Last Friday I presented to our 30+ designers and business analysts during two half-day workshops to bring them up to speed with our new integrated world (also restructured world (thank you recession)).
Preparing for the session made me think about a few things I knew I wanted to cover, or at least be ready for if asked:
- Why service design in the public sector context
- What is design thinking (you know cos you know but you know you still gotta articulate)
- Activity is masturbation if it’s not captured. We design to effect change, not for the sake of designing or to just describe change. (Why, oh why couldn’t I think of another word for ‘masturbation’ during the presentation (other than onanism)?! thanks brain.)

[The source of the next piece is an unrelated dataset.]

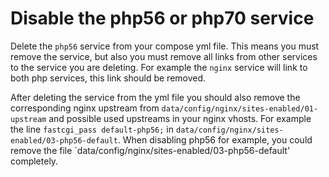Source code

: # Disable the php56 or php70 service

Delete the `php56` service from your compose yml file. This means you must remove the service, but also you must remove all links from other services to the service you are deleting. For example the `nginx` service will link to both php services, this link should be removed. 

After deleting the service from the yml file you should also remove the corresponding nginx upstream from `data/config/nginx/sites-enabled/01-upstream` and possible used upstreams in your nginx vhosts. For example the line `fastcgi_pass default-php56;` in `data/config/nginx/sites-enabled/03-php56-default`. When disabling php56 for example, you could remove the file `data/config/nginx/sites-enabled/03-php56-default' completely.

- And thank you Telecom XT for failing. It was the perfect example of why design thinking and service design are of equal importance to the corporate laser-sights about IT and business requirements (and why business analysis is the Yin to service design’s Yang). It was probably a great technology project, but the pain being caused is not because the technology failed, it’s because people can’t connect with their people, people can’t run their business, live their life.
1. Why Service Design in Public Sector context?
Because we live in a largely voluntary and free-state citizens comply with regulatory requirements to keep us off their back, because they’ll do the ‘right thing’ as long as the next person does. So if you want to build trust because things are going to change (governments inevitably change, policies change, ministers change their minds, not to mention society changing) Steve Diller, Nathan Shedroff, and Darryl Rhea said it best in ‘Making Meaning’ on page 136:
“Because meaningful experience depends on repeated, consistent delivery, it typically engenders greater trust. As customers’ trust in [an enterprise] deepens, their loyalty becomes stronger. They adopt a more informal relationship with the [enterprise], one that eases transactions on both sides, making them faster, better and more predictable”
Designers make co-design of what it is to be a citizen possible because we use techniques to engage all the voices in the creative process – which includes helping people find their voice along the way – be they technical, managerial, customer, user, citizen, minister, change agent collaborators, etc
2. What’s Design Thinking
I go back and forth on this, and don’t even really want to be pinned down, but if I was cornered and asked to state characteristics of design thinking I’d say (as at 20.39:15.03.2010):
- It’s about moving from a current state to a better state; not just changed, or preferred, but better – for humans. What makes it better? – it supports meaning for the user based on what we know people experience and want to experience (i.e. what people do, think, use). And people includes customers, staff, managers.
- It’s a conscious process to ultimately make something to effect change, therefore needs must be deeply understood, constraints and concrete parameters must be embraced, and innovation can’t help but result
- It’s about building up ideas – synthesis trumps analysis because it goes beyond looking for patterns from available information and into interpreting quantitative and qualitative information as a means of generating solutions to the problem
- It’s collaborative, i.e. no superstar genius in the corner beavering away until they shout ‘Eureka!’ and come up with ‘the answer’. And in that collaboration it is inter-disciplinary – not a bunch of designers collaborating, a bunch of designers, customers, staff, managers, users, IT-bods, third-party customer connectors, psychologists, scientists – whoever can aid understanding, exploration, evaluation and definition. In fact, it’s never just about the designer – it’s always about everyone else. The designer is the facilitator of the process.
- Its techniques are to intended to engage and humanise the problem-solving activity, not exclude or obfuscate – every output from a designer should be meaningful to anyone who needs to understand or contribute to the problem-solving – so we story-tell, brainstorm, prototype, visualise, ask.
- I’d also point someone in the direction of Charles Owen “Design Thinking: Driving Innovation” who I was lucky enough to hear explain and debate these when he came to NZ in 2007.
So did I inspire? Who knows – tough crowd. There were nods, and smiles and I hear tell of people saying they ‘really enjoyed the session’ (which to be fair wasn’t just about service design). The proof will be in three months or so when we evaluate where we’re at and if people talk to me about work in the lift up to level 13 (not about weather, or about being in a lift).
However, it did inspire a revelation for me: may I be so bold as to state in building a capability or leading infrastructure change, design thinking and practice has been crucial to change management aspects. Getting to a better state through a conscious process of understanding needs, using a variety of techniques, approaches, communications to facilitate people engaging with their new world in such a way that they are empowered to take ownership of their role. Why we’ve even created touchpoints along the way for people to navigate their way through. Is there nothing design thinking can’t do?!